Read it quickly and it looks fine. It looks like exactly the sort of careful boundary handling you'd want. The - 1 reads as defensive, as if the author was being thoughtful about the edge. That's the trap. There was nothing to defend against. range(0, len(items)) was correct, and the - 1 quietly dropped the final item every single time.

So why didn't it fail loudly? Because most of our test fixtures and most real batches ended on a record that didn't matter much, or got picked up by the next run, or was a duplicate of something already processed. The failure was real and constant, but its visible effect was intermittent. That gap between "the bug always happens" and "someone notices" is where these things hide.

Lines of code on a monitor

What got it past review is more interesting than the bug itself. The - 1 looked deliberate. None of us asked "why is that there", because it pattern-matched to caution, and you don't tend to challenge code that looks careful. We were reviewing for plausibility, not for correctness.
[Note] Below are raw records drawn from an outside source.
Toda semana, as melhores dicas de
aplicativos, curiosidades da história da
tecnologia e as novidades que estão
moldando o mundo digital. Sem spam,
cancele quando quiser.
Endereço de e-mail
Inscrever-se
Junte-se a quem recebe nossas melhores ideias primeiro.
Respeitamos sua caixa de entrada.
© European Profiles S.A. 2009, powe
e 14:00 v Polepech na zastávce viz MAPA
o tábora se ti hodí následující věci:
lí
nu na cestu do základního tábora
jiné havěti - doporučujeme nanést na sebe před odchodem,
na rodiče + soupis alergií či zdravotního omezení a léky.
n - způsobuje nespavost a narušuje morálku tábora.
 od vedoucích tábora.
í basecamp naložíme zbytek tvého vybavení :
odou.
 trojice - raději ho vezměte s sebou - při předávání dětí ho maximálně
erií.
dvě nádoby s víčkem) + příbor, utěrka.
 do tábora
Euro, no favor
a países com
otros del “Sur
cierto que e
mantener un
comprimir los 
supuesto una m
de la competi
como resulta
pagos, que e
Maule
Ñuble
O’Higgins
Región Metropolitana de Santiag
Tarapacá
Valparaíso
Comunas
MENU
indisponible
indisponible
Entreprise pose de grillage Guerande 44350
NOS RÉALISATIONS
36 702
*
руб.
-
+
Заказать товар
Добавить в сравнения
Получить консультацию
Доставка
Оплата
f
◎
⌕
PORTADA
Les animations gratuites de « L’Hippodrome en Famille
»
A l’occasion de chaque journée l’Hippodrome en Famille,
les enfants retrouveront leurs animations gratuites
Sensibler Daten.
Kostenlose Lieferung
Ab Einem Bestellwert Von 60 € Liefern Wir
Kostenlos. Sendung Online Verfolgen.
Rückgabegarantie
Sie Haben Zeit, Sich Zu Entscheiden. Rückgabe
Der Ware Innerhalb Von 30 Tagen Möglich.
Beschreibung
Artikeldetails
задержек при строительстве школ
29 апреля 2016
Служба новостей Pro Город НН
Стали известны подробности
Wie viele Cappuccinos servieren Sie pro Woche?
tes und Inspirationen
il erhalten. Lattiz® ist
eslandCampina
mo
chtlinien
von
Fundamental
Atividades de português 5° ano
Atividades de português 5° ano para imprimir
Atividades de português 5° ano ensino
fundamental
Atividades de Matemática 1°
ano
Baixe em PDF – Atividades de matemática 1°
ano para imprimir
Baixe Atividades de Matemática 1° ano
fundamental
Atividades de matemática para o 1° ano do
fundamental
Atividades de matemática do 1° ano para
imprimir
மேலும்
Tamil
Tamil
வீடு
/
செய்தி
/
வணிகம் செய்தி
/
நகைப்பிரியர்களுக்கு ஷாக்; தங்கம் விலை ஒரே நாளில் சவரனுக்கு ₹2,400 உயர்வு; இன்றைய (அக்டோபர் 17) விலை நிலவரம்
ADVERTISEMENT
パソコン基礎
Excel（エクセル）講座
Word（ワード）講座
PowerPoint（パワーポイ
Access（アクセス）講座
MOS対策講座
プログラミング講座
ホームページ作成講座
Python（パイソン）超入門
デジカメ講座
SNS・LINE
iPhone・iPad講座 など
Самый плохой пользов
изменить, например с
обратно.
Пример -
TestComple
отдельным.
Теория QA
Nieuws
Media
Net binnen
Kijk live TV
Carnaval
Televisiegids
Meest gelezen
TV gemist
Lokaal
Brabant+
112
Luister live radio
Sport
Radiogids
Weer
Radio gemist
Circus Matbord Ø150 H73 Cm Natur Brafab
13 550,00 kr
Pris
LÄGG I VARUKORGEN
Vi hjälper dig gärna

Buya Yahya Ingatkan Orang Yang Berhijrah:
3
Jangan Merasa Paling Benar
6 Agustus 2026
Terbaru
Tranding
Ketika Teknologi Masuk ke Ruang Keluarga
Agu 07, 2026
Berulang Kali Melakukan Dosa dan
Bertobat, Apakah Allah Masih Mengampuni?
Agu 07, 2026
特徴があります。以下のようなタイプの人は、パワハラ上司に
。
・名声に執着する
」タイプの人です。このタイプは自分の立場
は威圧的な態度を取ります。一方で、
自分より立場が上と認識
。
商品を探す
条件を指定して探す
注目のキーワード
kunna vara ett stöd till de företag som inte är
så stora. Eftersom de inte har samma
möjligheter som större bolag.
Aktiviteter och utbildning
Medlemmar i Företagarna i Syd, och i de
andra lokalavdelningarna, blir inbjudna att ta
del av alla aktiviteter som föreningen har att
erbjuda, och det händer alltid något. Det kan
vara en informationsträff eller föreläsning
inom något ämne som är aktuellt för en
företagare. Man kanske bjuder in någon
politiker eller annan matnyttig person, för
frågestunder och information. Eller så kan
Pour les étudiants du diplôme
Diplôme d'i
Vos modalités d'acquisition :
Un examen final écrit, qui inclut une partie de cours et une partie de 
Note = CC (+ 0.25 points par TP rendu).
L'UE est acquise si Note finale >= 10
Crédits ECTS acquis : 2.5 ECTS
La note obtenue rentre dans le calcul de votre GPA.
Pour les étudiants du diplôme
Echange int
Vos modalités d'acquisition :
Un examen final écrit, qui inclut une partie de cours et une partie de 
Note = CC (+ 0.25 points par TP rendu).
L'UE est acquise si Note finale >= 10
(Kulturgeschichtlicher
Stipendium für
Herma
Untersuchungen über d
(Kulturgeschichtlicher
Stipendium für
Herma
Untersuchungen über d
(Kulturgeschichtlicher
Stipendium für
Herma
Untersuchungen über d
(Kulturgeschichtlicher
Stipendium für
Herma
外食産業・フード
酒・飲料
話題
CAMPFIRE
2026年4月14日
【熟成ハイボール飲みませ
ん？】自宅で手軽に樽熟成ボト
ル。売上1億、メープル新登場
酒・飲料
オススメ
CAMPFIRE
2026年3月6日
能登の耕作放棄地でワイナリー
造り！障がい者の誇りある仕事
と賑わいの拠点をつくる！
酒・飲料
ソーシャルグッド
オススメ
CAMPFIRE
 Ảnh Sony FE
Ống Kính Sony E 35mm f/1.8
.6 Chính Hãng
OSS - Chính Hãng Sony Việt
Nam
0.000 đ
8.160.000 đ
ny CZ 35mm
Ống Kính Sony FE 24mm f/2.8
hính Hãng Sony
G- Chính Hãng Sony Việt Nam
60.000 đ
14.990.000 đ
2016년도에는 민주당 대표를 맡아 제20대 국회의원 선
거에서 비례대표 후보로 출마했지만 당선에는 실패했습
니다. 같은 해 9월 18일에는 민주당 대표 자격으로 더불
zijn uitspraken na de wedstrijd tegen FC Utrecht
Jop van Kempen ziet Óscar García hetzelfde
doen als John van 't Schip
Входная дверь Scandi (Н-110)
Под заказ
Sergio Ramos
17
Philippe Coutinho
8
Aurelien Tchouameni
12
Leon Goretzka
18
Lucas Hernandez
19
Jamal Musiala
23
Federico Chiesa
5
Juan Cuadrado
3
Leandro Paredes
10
Those are not the same thing, and I'd quietly conflated them for years.

I found it in the end by doing the least clever thing available. I stopped reading the code and started counting. I added a log line for the length of items and a log line for the number of times process was called, ran it against a known batch, and the two numbers were off by exactly one. After that it was obvious, the way these always are once the count gives you somewhere to look.

The fix was deleting two characters. The lesson cost rather more.

What I changed afterwards wasn't a process, it was a habit. When I see an arithmetic adjustment in a loop bound, a - 1, a + 1, an off-by-something that's meant to be clever, I now stop and ask what it's for. If the answer isn't immediate, that's the line to check, not skip. The careful-looking code is exactly the code that gets waved through, which makes it the best place for a bug to live.